President Barack Obama seemingly loves to invite controversy and criticism for using executive discretion to rewrite or ignore federal law. He and his allies apparently believe that when critics say his actions violate the Constitution, most people assume the dispute is too complex to understand or simply motivated by ideology.
So perhaps what’s needed to focus the public’s attention is a straightforward line of argument that shows Obama deliberately disregarding a bright line rule.
If so, Judge Andrew Hanen may have found it.
On Tuesday, Hanen granted a temporary injunction to Texas and more than twenty other states suing to stop Obama’s unilateral amnesty from going into effect. The reason is simple. By announcing the plan without any advance notice, Obama violated the Administrative Procedure Act.

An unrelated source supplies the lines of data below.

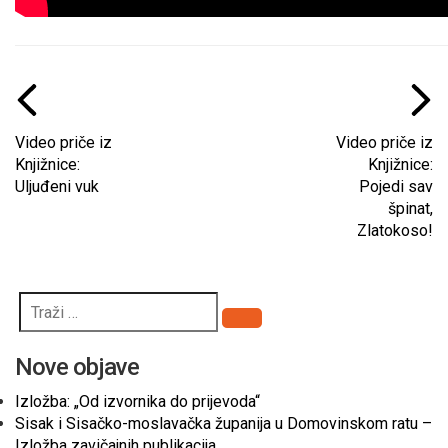
Video priče iz
Video priče iz
Knjižnice:
Knjižnice:
Uljuđeni vuk
Pojedi sav
špinat,
Zlatokoso!
Pretraži
Nove objave
Izložba: „Od izvornika do prijevoda“
Sisak i Sisačko-moslavačka županija u Domovinskom ratu –
Izložba zavičajnih publikacija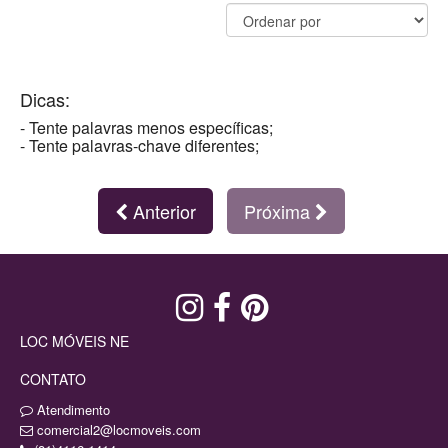
Dicas:
- Tente palavras menos específicas;
- Tente palavras-chave diferentes;
Anterior
Próxima
LOC MÓVEIS NE
CONTATO
Atendimento
comercial2@locmoveis.com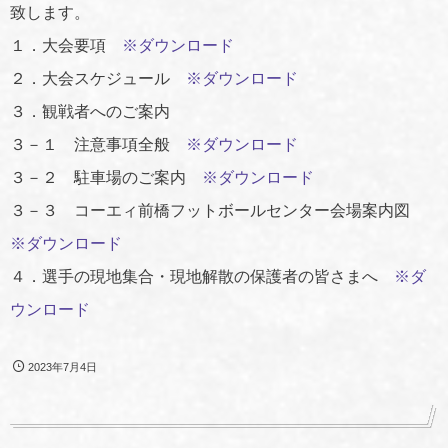
致します。
１．大会要項
※ダウンロード
２．大会スケジュール
※ダウンロード
３．観戦者へのご案内
３－１ 注意事項全般
※ダウンロード
３－２ 駐車場のご案内
※ダウンロード
３－３ コーエィ前橋フットボールセンター会場案内図
※ダウンロード
４．選手の現地集合・現地解散の保護者の皆さまへ
※ダ
ウンロード
2023年7月4日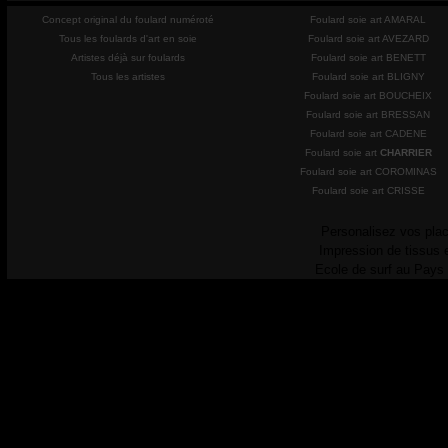
Concept original du foulard numéroté
Foulard soie art AMARAL
Tous les foulards d'art en soie
Foulard soie art AVEZARD
Artistes déjà sur foulards
Foulard soie art BENETT
Tous les artistes
Foulard soie art BLIGNY
Foulard soie art BOUCHEIX
Foulard soie art BRESSAN
Foulard soie art CADENE
Foulard soie art
CHARRIER
Foulard soie art COROMINAS
Foulard soie art CRISSE
Personalisez vos plac
Impression de tissus 
Ecole de surf au Pays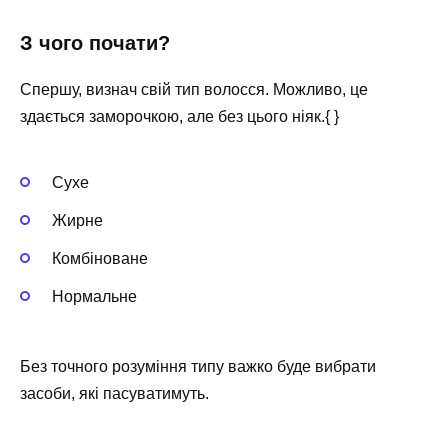
З чого почати?
Спершу, визнач свій тип волосся. Можливо, це
здається заморочкою, але без цього ніяк.{ }
Сухе
Жирне
Комбіноване
Нормальне
Без точного розуміння типу важко буде вибрати
засоби, які пасуватимуть.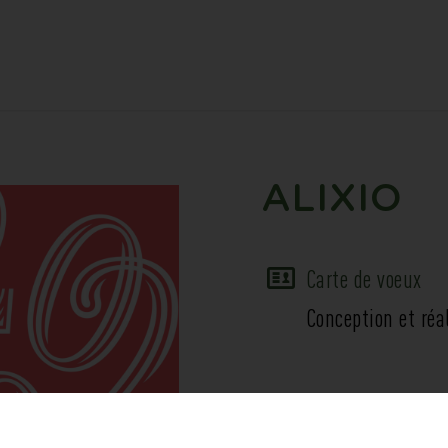
ALIXIO
Carte de voeux
Conception et réa
alixio.com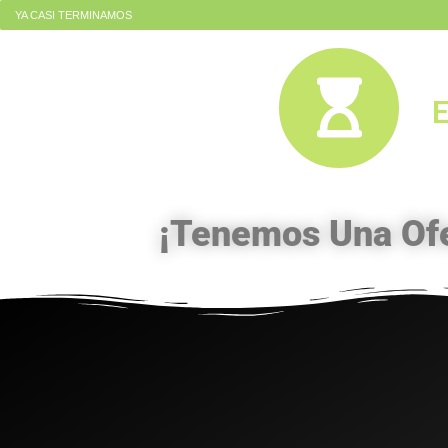
YA CASI TERMINAMOS
¡Tenemos Una Ofer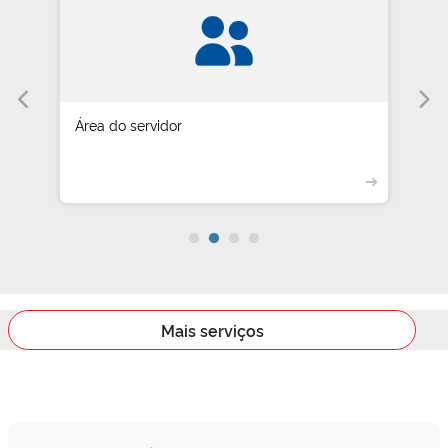
Área do servidor
➔
Mais serviços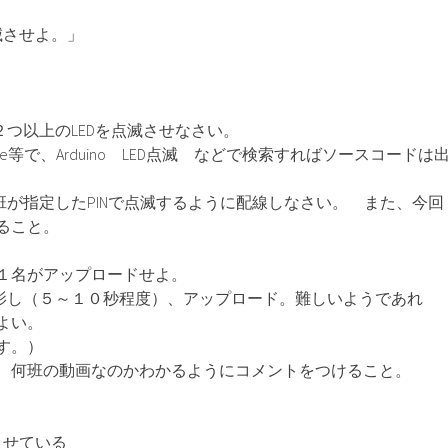
滅させよ。」
で２つ以上のLEDを点滅させなさい。
gle等で、Arduino LED点滅 などで検索すればソースコードは
班が指定したPINで点滅するように配線しなさい。 また、今回
ること。
１名がアップロードせよ。
撮影し（５～１０秒程度）、アップロード。難しいようであれ
よい。
す。）
、何班の動画なのかわかるようにコメントをつけること。
させている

The APA is a very important but little known federal law that tries to rein in the administrative state by requiring agencies to give notice and accept comments before implementing changes in policy. Because Obama did not comply with this very simple rule, his amnesty plan is, in effect, illegal.
The Obama administration is already working on an appeal to the Fifth Circuit, and time will tell whether this very straightforward application of the law to the facts is undone somehow with lawyerly sleight-of-hand.
In the meantime, critics of the Obama administration’s disregard for the rule of law can enjoy the fact that, for the moment at least, the most activist president in modern times is being stymied by the very Act that makes governmental activism possible.